Mengatasi hal tersebut, Ditjen PKH Kementan sejak Agustus 2020 telah mengeluarkan Surat Edaran untuk pemotongan supply, berupa cutting hatching egg dan afkir PS, yang reguler maupun afkir dini.
Dalam jangka pendek, harga sudah mulai membaik. Ini efektif karena sekarang pengeluaran Surat Edaran diikuti dengan ketegasan pemerintah dalam pelaksanaannya.
Ia menyampaikan, pengetatan aturan dan regulasi ini lantaran Ditjen PKH Kementan sadar, bahwa kalau ada situasi oversupply, perlu dilakukan pemotongan sampai harga membaik.
Ia menambahkan, adapun regulasi yang disiapkan untuk jangka panjang, misalnya Revisi Permentan No 32 yang akan diperbaiki secara sistemik, baik dari hulu sampai ke hilir. Di hulu, yang akan dilakukan pbatasan angka kuota impor GPS sesuai dengan perhitungan, sehingga tidak berlebih. Lalu, mengatur secara jelas kriteria persyaratan untuk mendapatkan alokasi kuota impor GPS.
Untuk hilir, akan dilakukan dorongan pertumbuhan Rumah Potong Hewan Unggas (RPHU) dan fasilitas rantai dingin, sehingga dapat diandalkan untuk menjaga harga. Kemudian, memastikan RPHU yang dibangun sesuai dengan ketentuan persyaratan Undang-Undang Kesehatan Masyarakat dan Veteriner.
Pemerintah juga berupaya menjaga kestabilan supply and demand atam ras di tingkat peternak mandiri/perusahaan melalui Revisi Permentan 32/2017. Pengaturan supply dan demand diharapkan mempermudah kemampuan telusur (traceability).
Misalnya, pembibit GPS dan Pembibit PS wajib teregistrasi di Ditjen PKH, peternak dan pelaku usaha pembudidaya FS komersial wajib teregistrasi di Dinas Kabupaten/Kota, lalu pembibit GPS wajib menyediakan DOC PS dengan porsi maksimal 25% dari produksi dengan harga terjangkau sesuai Permendag dan sesuai SNI.
Selain itu, perlindungan terhadap peternak skala mikro, kecil dan menengah (UMKM) juga diperhatikan. Pembibit wajib menyediakan DOC FS dengan porsi minimal 50% dari produksi dengan harga terjangkau sesuai Permendag dan SNI. Kewajiban menyerap livebird dan memotong livebird di RPHU oleh perusahaan pembibit GPS sebesar produksi FS hasil turunan GPS secara bertahap selama 3 tahun.
Kemudian, ada kewajiban memotong livebird bagi pelaku usaha skala menengah besar kewajiban penguasaan RPHU dan rantai dingin (blast freezer, cold storage dan mobil berpendingin) oleh pembibit GPS sebesar produksi hasil turunan GPS nya secara bertahap selama 3 tahun (40%-70%-100%).
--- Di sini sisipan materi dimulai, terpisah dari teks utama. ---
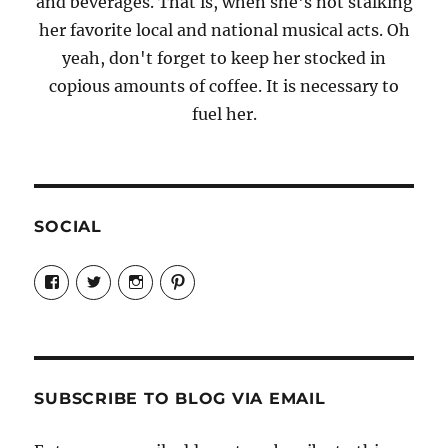
and beverages. That is, when she's not stalking
her favorite local and national musical acts. Oh
yeah, don't forget to keep her stocked in
copious amounts of coffee. It is necessary to
fuel her.
SOCIAL
View
View
View
View
Candrels-
@AndreaCoventry’s
candrelsccc’s
andreacoventry’s
Crafts-
profile
profile
profile
Cooks-
on
on
on
and-
Twitter
Instagram
Pinterest
Characters-
1696998993851880/’s
profile
SUBSCRIBE TO BLOG VIA EMAIL
on
Facebook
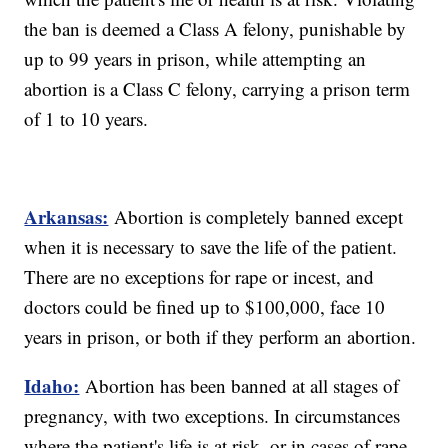
the ban is deemed a Class A felony, punishable by
up to 99 years in prison, while attempting an
abortion is a Class C felony, carrying a prison term
of 1 to 10 years.
Arkansas:
Abortion is completely banned except
when it is necessary to save the life of the patient.
There are no exceptions for rape or incest, and
doctors could be fined up to $100,000, face 10
years in prison, or both if they perform an abortion.
Idaho:
Abortion has been banned at all stages of
pregnancy, with two exceptions. In circumstances
where the patient's life is at risk, or in cases of rape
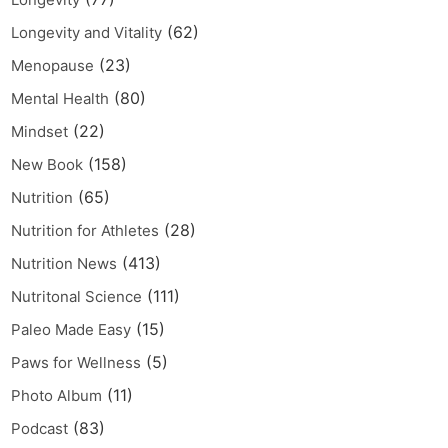
(62)
Longevity and Vitality
(23)
Menopause
(80)
Mental Health
(22)
Mindset
(158)
New Book
(65)
Nutrition
(28)
Nutrition for Athletes
(413)
Nutrition News
(111)
Nutritonal Science
(15)
Paleo Made Easy
(5)
Paws for Wellness
(11)
Photo Album
(83)
Podcast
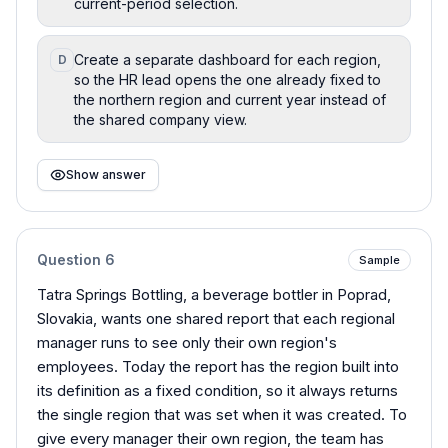
current-period selection.
Create a separate dashboard for each region,
D
so the HR lead opens the one already fixed to
the northern region and current year instead of
the shared company view.
Show answer
Question
6
Sample
Tatra Springs Bottling, a beverage bottler in Poprad,
Slovakia, wants one shared report that each regional
manager runs to see only their own region's
employees. Today the report has the region built into
its definition as a fixed condition, so it always returns
the single region that was set when it was created. To
give every manager their own region, the team has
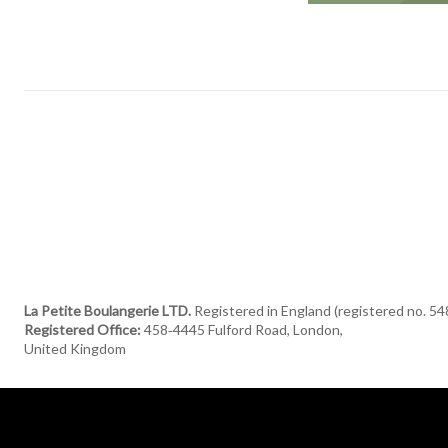
La Petite Boulangerie LTD.
Registered in England (registered no. 5
Registered Office:
458‑4445 Fulford Road, London,
United Kingdom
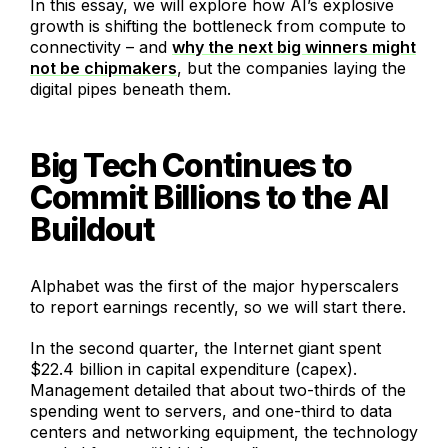
In this essay, we will explore how AI’s explosive
growth is shifting the bottleneck from compute to
connectivity – and
why the next big winners might
not be chipmakers
, but the companies laying the
digital pipes beneath them.
Big Tech Continues to
Commit Billions to the AI
Buildout
Alphabet was the first of the major hyperscalers
to report earnings recently, so we will start there.
In the second quarter, the Internet giant spent
$22.4 billion in capital expenditure (capex).
Management detailed that about two-thirds of the
spending went to servers, and one-third to data
centers and networking equipment, the technology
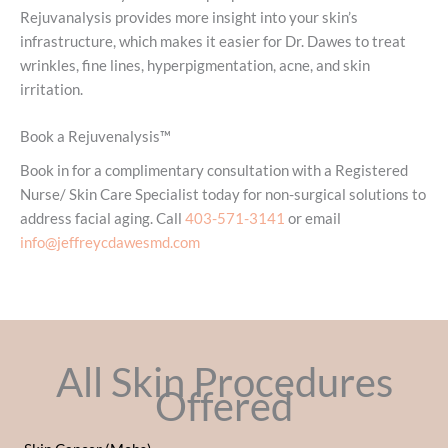
Rejuvanalysis provides more insight into your skin’s
infrastructure, which makes it easier for Dr. Dawes to treat
wrinkles, fine lines, hyperpigmentation, acne, and skin
irritation.
Book a Rejuvenalysis™
Book in for a complimentary consultation with a Registered
Nurse/ Skin Care Specialist today for non-surgical solutions to
address facial aging. Call
403-571-3141
or email
info@jeffreycdawesmd.com
All Skin Procedures
Offered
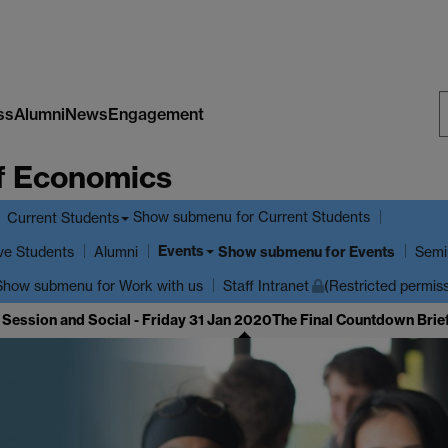
ss
Alumni
News
Engagement
S
f Economics
W
Show submenu
for Current Students
Current Students
Events
ve Students
Show submenu
for Events
Alumni
Semi
Show submenu
for Work with us
Staff Intranet
(Restricted permis
 Session and Social - Friday 31 Jan 2020
The Final Countdown Brief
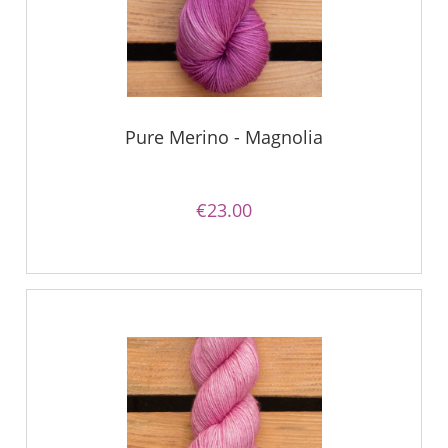
Pure Merino - Magnolia
€23.00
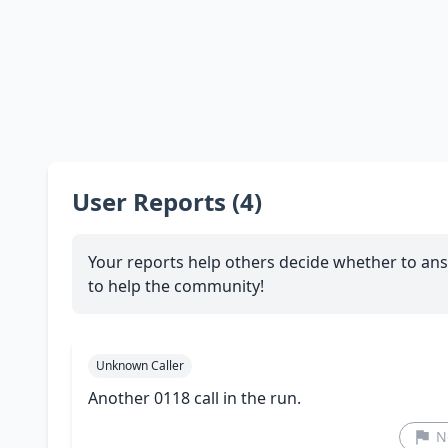
User Reports (4)
Your reports help others decide whether to ans
to help the community!
Unknown Caller
Another 0118 call in the run.
N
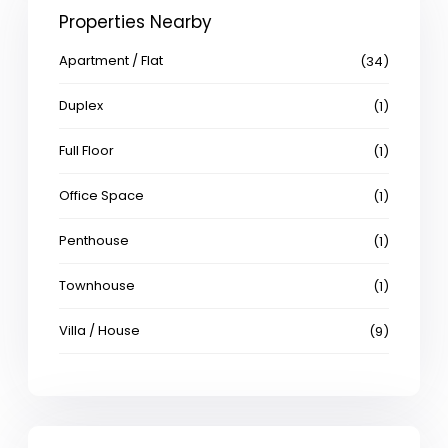
Properties Nearby
Apartment / Flat
(34)
Duplex
(1)
Full Floor
(1)
Office Space
(1)
Penthouse
(1)
Townhouse
(1)
Villa / House
(9)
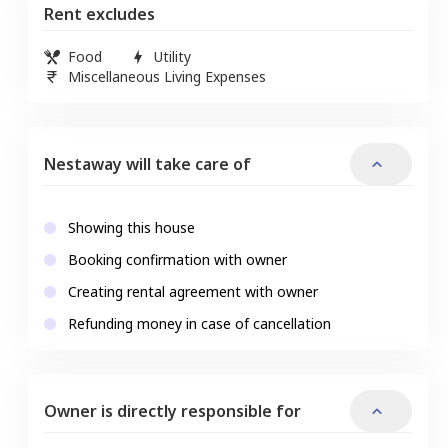
Rent excludes
Food
Utility
Miscellaneous Living Expenses
Nestaway will take care of
Showing this house
Booking confirmation with owner
Creating rental agreement with owner
Refunding money in case of cancellation
Owner is directly responsible for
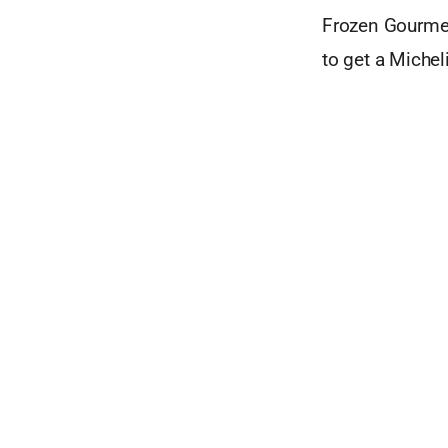
Frozen Gourmet
to get a Michel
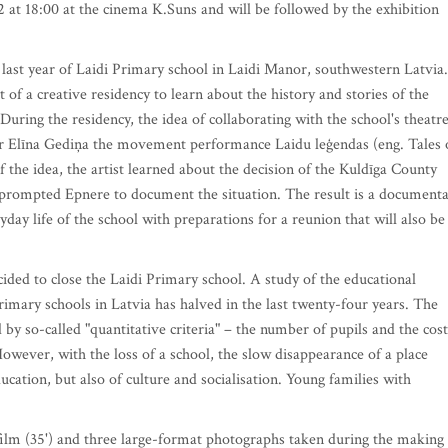
2 at 18:00 at the cinema K.Suns and will be followed by the exhibition
 last year of Laidi Primary school in Laidi Manor, southwestern Latvia.
of a creative residency to learn about the history and stories of the
During the residency, the idea of collaborating with the school's theatr
r Elīna Gediņa the movement performance Laidu leģendas (eng. Tales 
f the idea, the artist learned about the decision of the Kuldīga County
s prompted Epnere to document the situation. The result is a document
day life of the school with preparations for a reunion that will also be
ded to close the Laidi Primary school. A study of the educational
rimary schools in Latvia has halved in the last twenty-four years. The
by so-called "quantitative criteria" – the number of pupils and the cost
However, with the loss of a school, the slow disappearance of a place
ducation, but also of culture and socialisation. Young families with
film (35') and three large-format photographs taken during the making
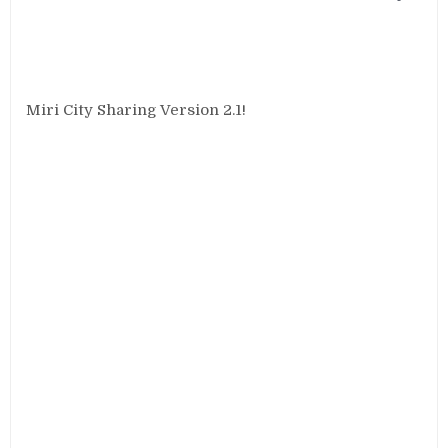
Miri City Sharing Version 2.1!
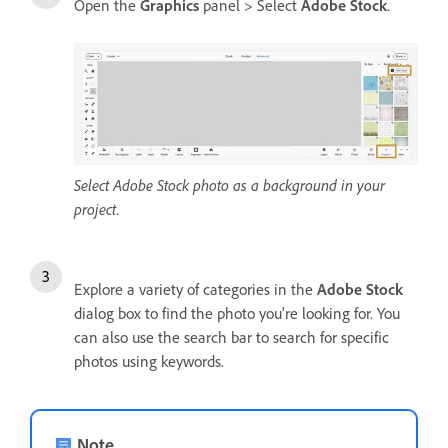
Open the
Graphics
panel > Select
Adobe Stock
.
Select Adobe Stock photo as a background in your
project.
Explore a variety of categories in the
Adobe Stock
dialog box to find the photo you're looking for. You
can also use the search bar to search for specific
photos using keywords.
Note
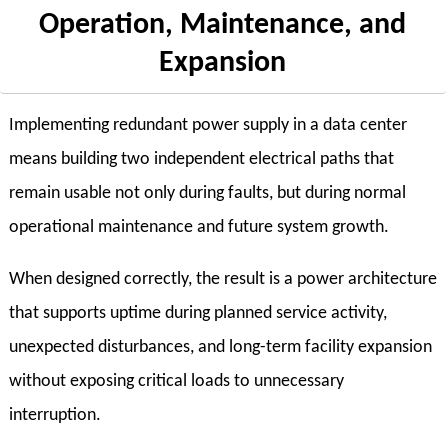
Operation, Maintenance, and
Expansion
Implementing redundant power supply in a data center
means building two independent electrical paths that
remain usable not only during faults, but during normal
operational maintenance and future system growth.
When designed correctly, the result is a power architecture
that supports uptime during planned service activity,
unexpected disturbances, and long-term facility expansion
without exposing critical loads to unnecessary
interruption.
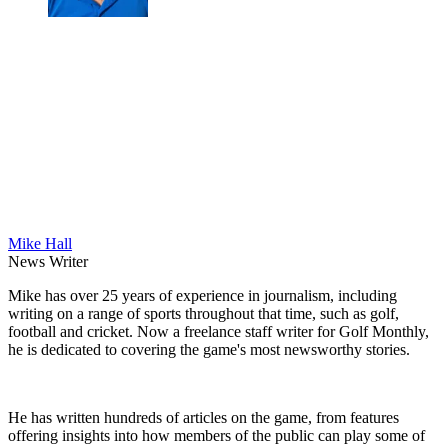
Mike Hall
News Writer
Mike has over 25 years of experience in journalism, including
writing on a range of sports throughout that time, such as golf,
football and cricket. Now a freelance staff writer for Golf Monthly,
he is dedicated to covering the game's most newsworthy stories.
He has written hundreds of articles on the game, from features
offering insights into how members of the public can play some of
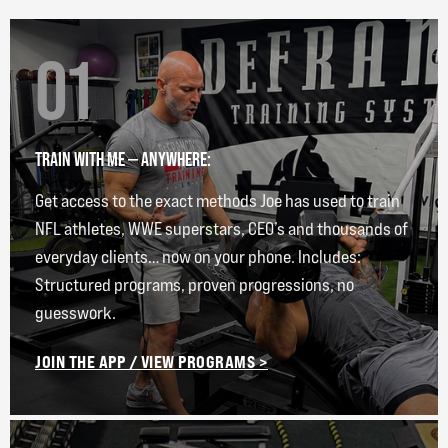
01
TRAIN WITH ME — ANYWHERE:
Get access to the exact methods Joe has used to train
NFL athletes, WWE superstars, CEO’s and thousands of
everyday clients… now on your phone. Includes:
Structured programs, proven progressions, no
guesswork.
JOIN THE APP / VIEW PROGRAMS >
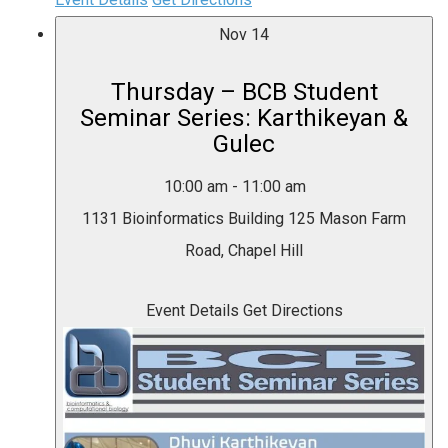
Nov
14
Thursday – BCB Student
Seminar Series: Karthikeyan &
Gulec
10:00 am
-
11:00 am
1131 Bioinformatics Building
125 Mason Farm
Road, Chapel Hill
Event Details
Get Directions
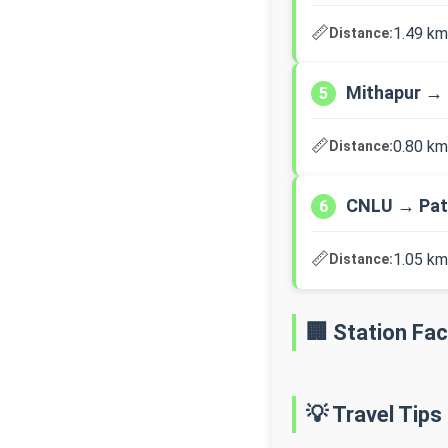
📏
1.49 km
Distance:
Mithapur → 
5
📏
0.80 km
Distance:
CNLU → Pat
6
📏
1.05 km
Distance:
🏢 Station Faci
💡 Travel Tips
Penetapan DOC PS dan FS sebagai sarana produksi yang diatur peredarannya untuk daging ayam sebagai bahan pokok penting (Bapokting).
Untuk itu, adapun kebijakan yang akan mendukungnya, yaitu Revisi Permentan Nomor 32 Tahun 2017. Kewajiban pelaku memiliki RPHU dan cold storage dengan kapasitas mencapai 100% dari produksi FS (livebird) secara bertahap selama 3 tahun dan mengacu market share.
Implementasi kemitraan juga wajib sesuai dengan Permentan 13 Tahun 2017. Harapannya, optimalisasi Satgas Kemitraan bersama dengan KPPU dalam melakukan pengawasan pelaksanaan kemitraan bisa sesuai prinsip saling menguntungkan, ketergantungan dan berkeadilan.